EPA-1474 – Psychosocial stress and psychiatric phenotypes: endocannabinoids and cannabinoid receptor (CBR) expression in cortico-striatal connectivity

Abstract

to investigate the consequences of chronic psychosocial stress on behavior, endocannabinoids and CBR expression in prefrontal cortex (PFC) and striatum of mice. Psychosocial stress was induced in adult C57Bl/6 mice by resident-intruder paradigm (Brzózka et al. 2011). After 3 weeks daily exposure to psychosocial stress for 1 hour, animals were studied during the rodent active phase (night) by behavioral tests such as Functional Observational Battery (FOB), Rota-Rod (R-R), Open Field (OF), Prepulse Inhibition test (PPI). After behavioral testing, mice were sacrificed. 4 mice brains (prefrontal cortex, dorsal striatum) were studied by LC-MS to estimate the concentration of anandamide (AEA), 2- arachidonoylglycerol (2-AG), N-oleoylethanolamine (OEA), palmitoylethanolamide (PEA) (coll. di Marzo). In Situ Hybridization (ISH)and Immunohistochemistry (IHCH) against CB1 receptor were performed on free floating brain coronal sections fixed by 4% paraformaldehyde (coll del Río). 1. After psychosocial stress, mice displayed lower body weight (p<0.01), higher scratching and miccions activity compared to controls (p<0.05), decreased number of falls (p<0.01) and increased latency (p<0.05) in Rotarod. No effects in PPI were found. 2. In the same mice psychosocial stress reduced AEA levels in dorsal striatum and PFC (p<0.05).

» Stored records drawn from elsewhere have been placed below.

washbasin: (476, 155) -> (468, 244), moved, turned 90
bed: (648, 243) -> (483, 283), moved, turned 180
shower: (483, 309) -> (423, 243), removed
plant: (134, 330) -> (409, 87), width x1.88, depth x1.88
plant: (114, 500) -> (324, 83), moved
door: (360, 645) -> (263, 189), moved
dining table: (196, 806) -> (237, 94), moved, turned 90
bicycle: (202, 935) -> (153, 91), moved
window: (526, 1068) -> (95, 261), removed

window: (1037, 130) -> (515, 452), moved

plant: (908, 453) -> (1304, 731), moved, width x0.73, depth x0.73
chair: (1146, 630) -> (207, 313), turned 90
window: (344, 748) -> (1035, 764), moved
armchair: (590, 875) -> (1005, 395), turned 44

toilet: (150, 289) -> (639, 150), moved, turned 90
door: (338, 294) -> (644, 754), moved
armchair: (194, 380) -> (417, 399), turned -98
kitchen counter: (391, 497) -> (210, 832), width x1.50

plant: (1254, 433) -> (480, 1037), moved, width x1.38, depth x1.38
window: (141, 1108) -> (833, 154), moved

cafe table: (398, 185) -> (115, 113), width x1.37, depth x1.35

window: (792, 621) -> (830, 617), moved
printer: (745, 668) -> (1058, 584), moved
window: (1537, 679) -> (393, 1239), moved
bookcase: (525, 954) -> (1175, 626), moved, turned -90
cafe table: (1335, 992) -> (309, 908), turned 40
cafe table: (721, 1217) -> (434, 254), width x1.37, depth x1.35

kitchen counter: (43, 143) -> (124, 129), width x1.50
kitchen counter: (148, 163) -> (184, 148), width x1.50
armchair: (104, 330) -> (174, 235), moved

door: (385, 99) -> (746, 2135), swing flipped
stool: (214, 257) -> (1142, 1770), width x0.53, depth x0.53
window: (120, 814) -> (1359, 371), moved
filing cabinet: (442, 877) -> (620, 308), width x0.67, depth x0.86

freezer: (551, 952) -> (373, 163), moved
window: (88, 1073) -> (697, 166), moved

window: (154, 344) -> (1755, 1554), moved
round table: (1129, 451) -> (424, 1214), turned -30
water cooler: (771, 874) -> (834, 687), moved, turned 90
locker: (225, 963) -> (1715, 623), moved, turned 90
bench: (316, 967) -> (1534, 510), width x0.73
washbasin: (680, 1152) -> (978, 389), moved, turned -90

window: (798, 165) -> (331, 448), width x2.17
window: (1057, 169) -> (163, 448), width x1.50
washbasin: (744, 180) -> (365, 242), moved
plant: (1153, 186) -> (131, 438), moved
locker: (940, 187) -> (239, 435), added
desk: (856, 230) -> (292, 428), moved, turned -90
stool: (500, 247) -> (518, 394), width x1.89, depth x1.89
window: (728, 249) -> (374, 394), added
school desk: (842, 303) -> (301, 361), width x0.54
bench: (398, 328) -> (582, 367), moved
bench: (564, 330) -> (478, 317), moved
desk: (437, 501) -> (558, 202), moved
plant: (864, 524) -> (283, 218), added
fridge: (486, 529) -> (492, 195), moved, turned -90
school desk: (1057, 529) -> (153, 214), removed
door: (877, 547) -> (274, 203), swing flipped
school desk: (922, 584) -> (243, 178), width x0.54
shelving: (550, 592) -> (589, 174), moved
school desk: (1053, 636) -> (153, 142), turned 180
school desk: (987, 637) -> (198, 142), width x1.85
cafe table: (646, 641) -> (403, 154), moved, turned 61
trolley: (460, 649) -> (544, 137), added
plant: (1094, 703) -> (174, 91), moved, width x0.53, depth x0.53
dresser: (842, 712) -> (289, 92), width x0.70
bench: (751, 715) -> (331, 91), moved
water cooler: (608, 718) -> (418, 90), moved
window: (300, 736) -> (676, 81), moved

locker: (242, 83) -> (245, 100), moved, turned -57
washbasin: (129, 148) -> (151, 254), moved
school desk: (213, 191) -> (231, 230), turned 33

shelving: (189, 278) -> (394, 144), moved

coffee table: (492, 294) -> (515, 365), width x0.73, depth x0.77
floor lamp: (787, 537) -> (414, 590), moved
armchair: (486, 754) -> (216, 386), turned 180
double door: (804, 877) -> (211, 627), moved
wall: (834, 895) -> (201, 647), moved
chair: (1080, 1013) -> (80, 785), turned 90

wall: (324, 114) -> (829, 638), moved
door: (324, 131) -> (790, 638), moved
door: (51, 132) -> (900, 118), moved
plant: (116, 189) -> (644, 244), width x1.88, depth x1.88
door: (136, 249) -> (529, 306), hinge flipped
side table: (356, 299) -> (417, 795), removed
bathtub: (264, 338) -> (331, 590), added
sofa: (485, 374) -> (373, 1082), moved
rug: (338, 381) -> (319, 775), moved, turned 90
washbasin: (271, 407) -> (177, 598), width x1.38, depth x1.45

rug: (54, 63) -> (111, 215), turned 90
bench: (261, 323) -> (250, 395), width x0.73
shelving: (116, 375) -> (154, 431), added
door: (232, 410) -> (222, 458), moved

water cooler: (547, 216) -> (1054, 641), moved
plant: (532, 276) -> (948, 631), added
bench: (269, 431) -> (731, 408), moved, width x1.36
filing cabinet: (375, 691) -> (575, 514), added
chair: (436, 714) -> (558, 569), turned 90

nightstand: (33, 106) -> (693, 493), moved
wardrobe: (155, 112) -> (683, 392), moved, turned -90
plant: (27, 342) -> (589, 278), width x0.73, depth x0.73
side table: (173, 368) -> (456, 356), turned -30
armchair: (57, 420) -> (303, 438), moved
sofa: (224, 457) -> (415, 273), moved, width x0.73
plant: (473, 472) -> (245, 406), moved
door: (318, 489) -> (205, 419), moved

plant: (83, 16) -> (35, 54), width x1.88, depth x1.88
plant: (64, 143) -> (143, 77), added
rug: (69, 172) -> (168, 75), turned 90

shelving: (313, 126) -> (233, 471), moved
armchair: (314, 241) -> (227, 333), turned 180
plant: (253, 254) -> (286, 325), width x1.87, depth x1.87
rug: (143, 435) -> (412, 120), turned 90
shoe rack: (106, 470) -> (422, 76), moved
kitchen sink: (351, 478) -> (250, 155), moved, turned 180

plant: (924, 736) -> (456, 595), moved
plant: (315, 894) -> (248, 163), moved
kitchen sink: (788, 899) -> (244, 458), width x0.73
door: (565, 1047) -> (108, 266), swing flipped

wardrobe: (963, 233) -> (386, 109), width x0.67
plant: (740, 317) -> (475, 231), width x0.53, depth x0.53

Endocannabinoids significantly showed an inverse relationship in PFC compared to striatum in control mice (AEA, p<0.001; 2-AG, p<0.001; OEA, p<0.001) and in psychosocially stressed mice (PEA, p<0.001; OEA, p<0.001). 3. Psychosocial stress increased the protein CBR1 expression in striatum (p<0.05) but not in prefrontal cortex. Chronic psychosocial stress significantly changes behavior, endocannabinoids, CB receptor function and the striatal-cortical connectivity. These changes may contribute to vulnerability for psychosis and addiction.